The news that Three is set to acquire O2 from Spain's Telefonica has got everyone talking, coming as it does hot on the heels of BT's proposed buyout of EE. As was the case with the BT/EE story, assuming the O2 purchase goes through this has major ramifications for consumers and businesses.
With Three's owner, Hong Kong-based Hutchinson Whampoa in "exclusive negotiations" with Telefonica and hoping to complete the all-cash deal for a reported £10.25 billion – £1 billion of which would be deferred – Three would become the largest mobile operator in the UK. It would boast a whopping 41% market share and around 32 million customers, quadrupling in size and reducing the number of UK mobile operators to, ironically, three (joining Germany, Austria and Ireland in the same, smaller, provider boat).
Of course, due diligence needs to be done and then there's the small matter of approval from Ofcom and the European Commission, but this is a deal that looks set to go ahead – in spite of Ofcom's desire to retain a more competitive four operator market model in the UK.
Interestingly, last week's official announcement from Hutchinson Whampoa came only a few days after it had been widely reported that Sky and TalkTalk were both considering a potential bid for O2, to compete with BT/EE across the mobile market.
BT, of course, will be planning a quad-play service – a bundle of landline, mobile, broadband and TV contracts – the dream communications package offered by BT equivalents around the world. Had Sky managed to progress the O2 purchase, it too could have offered quad-play.
As it is, they're left out in the cold while the quad-play golden goose can't be ruled out as a possible future development at a merged Three and O2. This bundle of landline, mobile, broadband and TV contracts has been growing in popularity across Europe as telecoms players look to retain customers and generate new income streams.
Many are concerned that a bigger Three will lead to price rises, ironic when you consider that some are estimating upwards of £400 million of savings by the pooling of resources, although of course there are loans to service, with HSBC Holdings reported to be standing Hutchinson Whampoa almost £4 billion to fund the purchase.
Regulations will surely come from the EU, but they are unlikely to cap prices. The Daily Telegraph reports that Hutchinson Whampoa owner Li Ka-shing would perhaps see price rises as a fair reward for having suffered a decade of losses – currently standing at more than £10 billion – as a result of paying 'over the odds' (£3.6 billion) for a 3G licence in 2000, when what he really needed was a 2G network.
Three came too soon to market with its 3G service, at the time compromised by patchy coverage and bulky, pre-iPhone 3G handsets, and there was little demand for mobile internet at the time.
It's too soon to compare the similarly shrunken markets in Germany and Ireland, but Austria has seen a sharp increase in pricing, almost certainly as a result of less competition, with Telekom Austria, their market leader, raising its tariffs for smartphone users by almost 50% in 2014.

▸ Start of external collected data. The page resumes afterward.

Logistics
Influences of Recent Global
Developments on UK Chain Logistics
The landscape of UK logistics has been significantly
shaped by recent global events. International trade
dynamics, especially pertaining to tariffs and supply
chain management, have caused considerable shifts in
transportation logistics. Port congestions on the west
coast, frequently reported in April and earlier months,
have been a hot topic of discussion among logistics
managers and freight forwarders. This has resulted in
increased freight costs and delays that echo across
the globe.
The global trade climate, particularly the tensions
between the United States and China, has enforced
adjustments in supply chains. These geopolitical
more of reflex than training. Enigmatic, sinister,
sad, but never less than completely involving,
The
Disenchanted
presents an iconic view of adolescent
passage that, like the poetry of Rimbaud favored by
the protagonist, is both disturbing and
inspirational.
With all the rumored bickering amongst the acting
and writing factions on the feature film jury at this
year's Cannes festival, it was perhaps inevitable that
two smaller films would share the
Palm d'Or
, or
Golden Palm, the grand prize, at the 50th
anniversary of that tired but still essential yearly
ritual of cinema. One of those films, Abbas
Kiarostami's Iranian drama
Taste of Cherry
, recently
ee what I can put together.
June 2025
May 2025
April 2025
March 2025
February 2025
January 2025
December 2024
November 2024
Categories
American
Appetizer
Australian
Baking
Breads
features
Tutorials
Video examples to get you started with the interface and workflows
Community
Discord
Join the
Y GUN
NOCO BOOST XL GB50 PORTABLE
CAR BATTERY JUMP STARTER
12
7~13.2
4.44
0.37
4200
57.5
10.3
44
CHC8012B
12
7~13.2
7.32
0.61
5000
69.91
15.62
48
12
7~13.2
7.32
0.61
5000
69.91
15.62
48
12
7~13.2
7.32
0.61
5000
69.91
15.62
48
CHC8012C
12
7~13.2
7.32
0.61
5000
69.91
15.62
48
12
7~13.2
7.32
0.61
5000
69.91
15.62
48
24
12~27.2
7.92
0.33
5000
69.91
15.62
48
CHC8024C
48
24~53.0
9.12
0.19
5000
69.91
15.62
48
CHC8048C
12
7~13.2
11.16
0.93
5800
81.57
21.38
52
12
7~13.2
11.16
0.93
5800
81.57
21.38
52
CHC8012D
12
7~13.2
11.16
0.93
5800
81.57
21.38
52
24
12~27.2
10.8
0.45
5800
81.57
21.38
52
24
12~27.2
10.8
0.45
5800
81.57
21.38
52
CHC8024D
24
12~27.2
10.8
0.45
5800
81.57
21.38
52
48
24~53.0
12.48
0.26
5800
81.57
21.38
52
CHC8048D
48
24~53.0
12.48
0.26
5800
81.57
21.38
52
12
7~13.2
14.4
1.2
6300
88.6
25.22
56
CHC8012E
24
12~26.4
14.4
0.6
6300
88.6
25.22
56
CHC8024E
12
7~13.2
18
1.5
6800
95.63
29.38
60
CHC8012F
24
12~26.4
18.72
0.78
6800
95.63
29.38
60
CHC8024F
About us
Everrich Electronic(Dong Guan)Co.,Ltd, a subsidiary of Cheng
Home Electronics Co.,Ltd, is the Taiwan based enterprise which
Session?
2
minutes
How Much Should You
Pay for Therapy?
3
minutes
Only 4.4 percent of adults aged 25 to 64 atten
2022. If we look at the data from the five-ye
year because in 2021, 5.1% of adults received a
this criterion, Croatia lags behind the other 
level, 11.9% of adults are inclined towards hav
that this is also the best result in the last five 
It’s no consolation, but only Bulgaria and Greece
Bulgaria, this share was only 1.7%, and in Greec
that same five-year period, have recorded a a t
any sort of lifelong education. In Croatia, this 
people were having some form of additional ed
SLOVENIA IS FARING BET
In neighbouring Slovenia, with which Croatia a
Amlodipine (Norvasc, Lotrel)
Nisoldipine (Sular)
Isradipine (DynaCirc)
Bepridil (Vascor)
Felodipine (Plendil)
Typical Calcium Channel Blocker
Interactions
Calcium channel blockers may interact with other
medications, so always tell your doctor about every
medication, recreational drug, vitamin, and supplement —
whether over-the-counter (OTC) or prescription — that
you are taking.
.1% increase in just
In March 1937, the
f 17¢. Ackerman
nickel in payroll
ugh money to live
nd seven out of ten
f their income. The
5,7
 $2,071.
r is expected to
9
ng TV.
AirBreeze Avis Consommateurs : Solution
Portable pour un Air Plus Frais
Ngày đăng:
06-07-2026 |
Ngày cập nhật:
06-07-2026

Of course, European operators would all say this is only fair after being hit hard, collectively, by customer-friendly price cuts brought on by stiff competition across the region – low margins which compare unfavourably to the US, where only two huge operators dominate the market. They would like, says the FT, to increase profits in order to provide new services for customers, which could of course come at a high cost for those monthly bills, whether you want the new services or not.